Right the first time

The libh project for FreeBSD was supposed to replace the creaky sysinstall program, though it hasn’t been worked on extensively enough to offer a real replacement. Robert Watson writes some interesting points on the right way to go about working on an installer.

Why do I point this out? The DragonFly Installer has followed this general plan already; it’s nice to have external verification that something was done right.

rconfig ritten

Matt Dillon has written a remote configuration utility called ‘rconfig‘, which sounds similar in theme to utilities like Kickstart or the whatchamacallit Sun uses. His description:

‘It allows a CD user to scan the network for configuration servers, download a configuration script based on a tag name, and execute that script all in one simple command. Running the rconfig server is just as easy… you basically just run the server -a -s and put your scripts in /usr/local/etc/rconfig/.sh and you are done.’

He’s added share/examples/rconfig auto.sh as a sample rconfig script. It will completely remove and reinstall DragonFly.

crtbegin/crtend changes

Joerg Sonnenberger noted that on the next update of your system(s), be careful using “make upgrade”, as a consistent world is needed. The recent crtbegin/crtend changes may give some trouble. It also may be a good idea to rebuild ports, especially those that use C++.

Official mail archive available

After several iterations, we now now a “offical” archive of discussions on the dragonflybsd lists. This pulls right from the news server. It’s currently updated every 2 hours. Credit’s due to Matt and Hiten for hitting me with ideas for it, and for adding the support applications.

There’s still some work to be done: Search functions, raw messages, and archive downloads. That’ll be the next version.

Other archives out there:
http://marc.theaimsgroup.com/
http://www.gmane.org/ (dragonflybsd.kernel only)

MSFBUFs made

Matt Dillon committed the MSFBUF API. His commit note sums it up nicely so I’ll repaste:

” Add the MSFBUF API. MSFBUFs are like SFBUFs but they manage ephermal multi-page mappings instead of single-page mappings. MSFBUFs have the same caching and page invalidation optimizations that SFBUFs have and are considered to be SMP-friendly.

Whereas XIO manages pure page lists, MSFBUFs manage KVA mappings of pure page lists.

This initial commit just gets the basic API operational. The roadmap for future work includes things like better interactions with third-party XIOs, mapping user buffers into the kernel (extending the xio_init_ubuf() API into the MSFBUF API), and allowing higher level subsystems to pass previously released MSFBUFs as a hint to speed-up regeneration. We also need to come up with a way to overload additional sets of MSFBUFs representing smaller chunks of memory on top of the same KVA space in order to efficiently use our KVA reservation when dealing with subsystems like the buffer cache.

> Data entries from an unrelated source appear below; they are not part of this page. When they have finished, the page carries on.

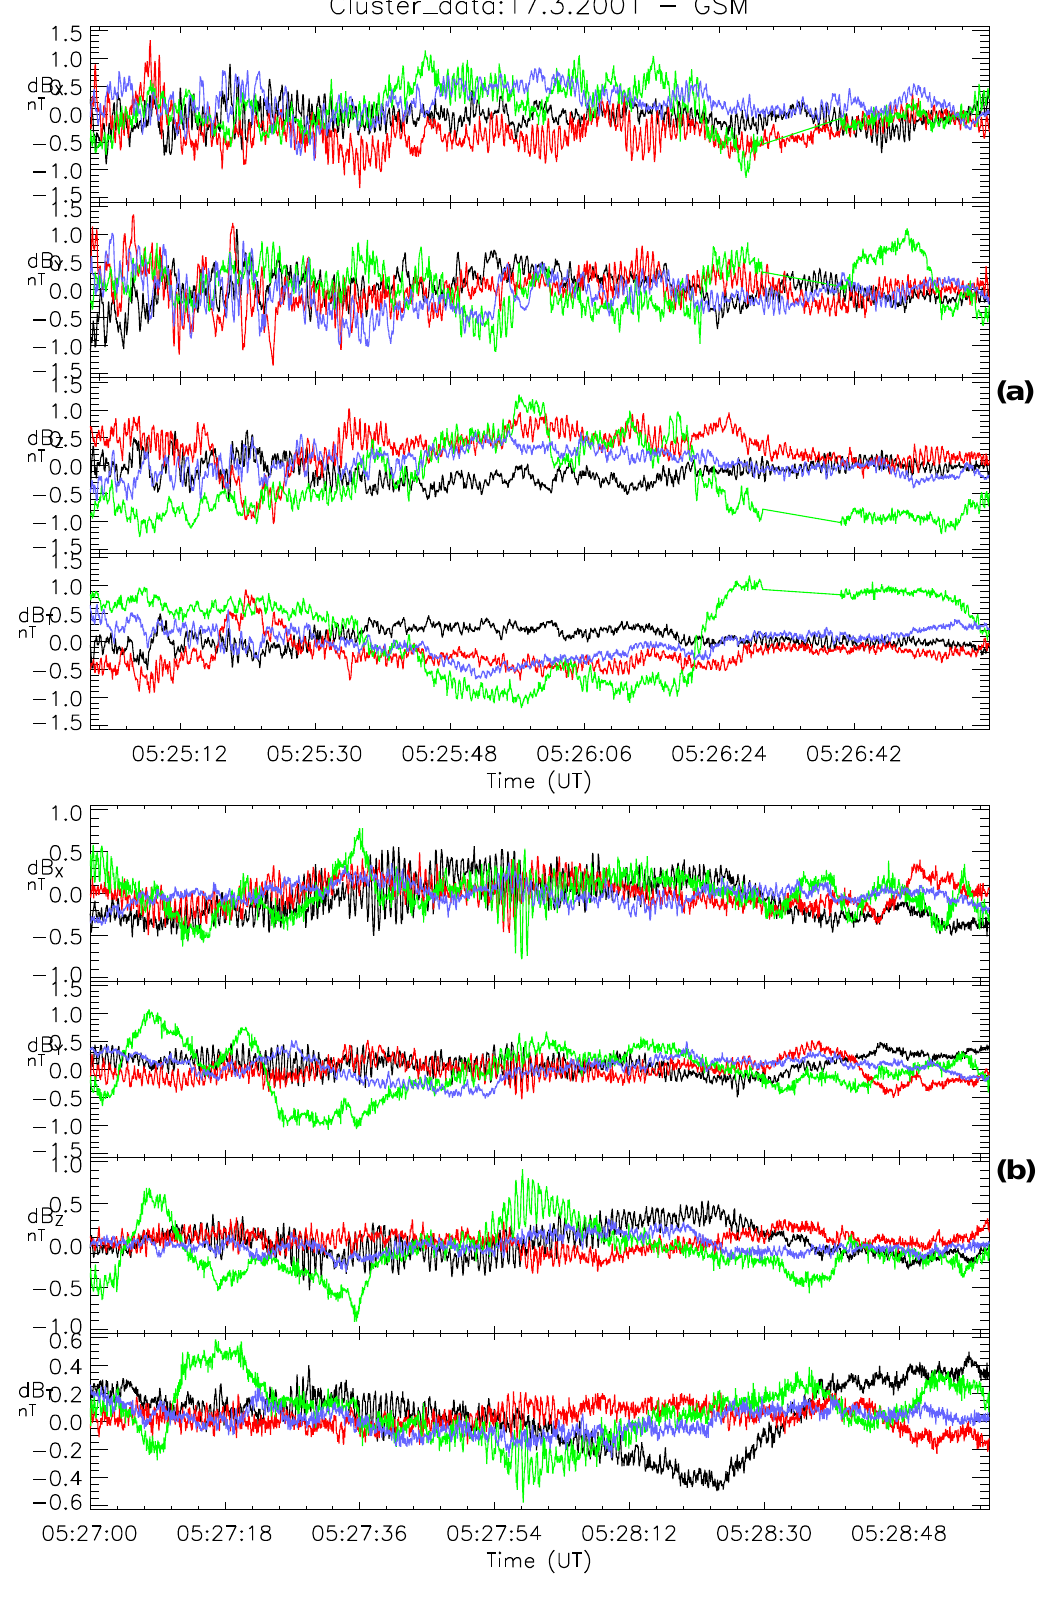
Fig. 9. De-trended magnetic field components between 05:25–05:27 (a) and between 05:27–05:29 (b)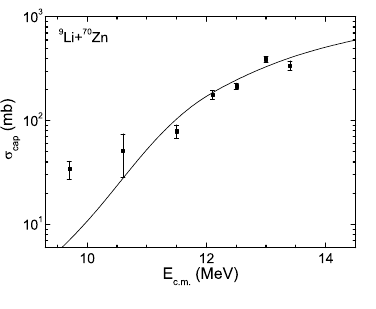
Figure 14. The calculated (solid line) and experimental (symbols) capture cross sections vs E c . m . for the reaction 9 Li + 70 Zn. The experimental data are from Ref.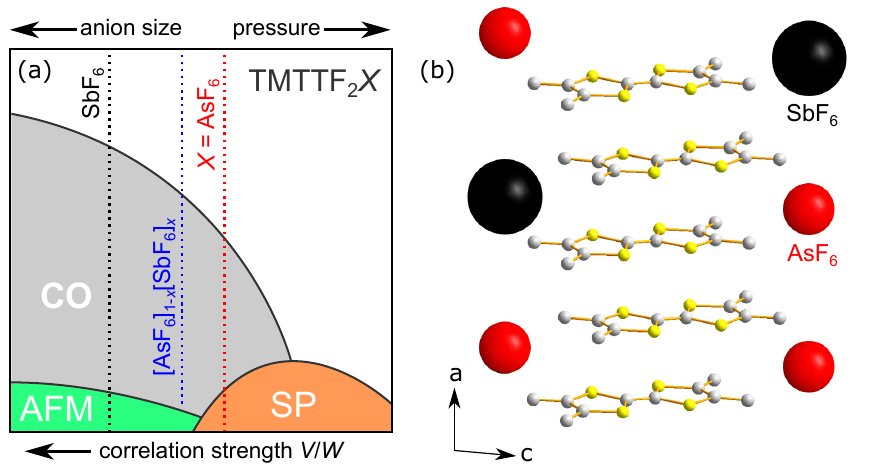
Figure 1. (Color online) ( a ) (TMTTF) 2 X with X = SbF 6 exhibits larger electronic correlation strength V / W as the molecules are separated further apart than for X = AsF 6 . Modifying the intersite spacing via physical pressure or chemical substitution allows tuning through charge-ordered (CO), antiferromagnetic (AFM), and spin-Peierls (SP) states in the phase diagram. ( b ) Partial substitution of AsF 6 anions (red) with larger SbF 6 (black) in (TMTTF) 2 [AsF 6 ] 1 − x [SbF 6 ] x yields a position between the two parent compounds, indicated by the dotted blue line in ( a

MSFBUFs will eventually replace the KVA management in the BUF/BIO, PIPE, and other subsystems which create fake linear mappings with pbufs. The general idea for BUF/BIO will be to use XIO and MSFBUFs to avoid KVA mapping file data through the nominal I/O path. XIO will be the primary I/O buffer mechanism while MSFBUFs will be used when things like UFS decide they need a temporary mapping.

This is a collaborative work between Hiten Pandya and Matthew Dillon .”

ehci Ejection

Matt Dillon noted that removing ‘device ehci’ from your kernel configuration will cause the USB 2.0 ports to switch down to USB 1.1. This may be needed to make certain USB chipsets work.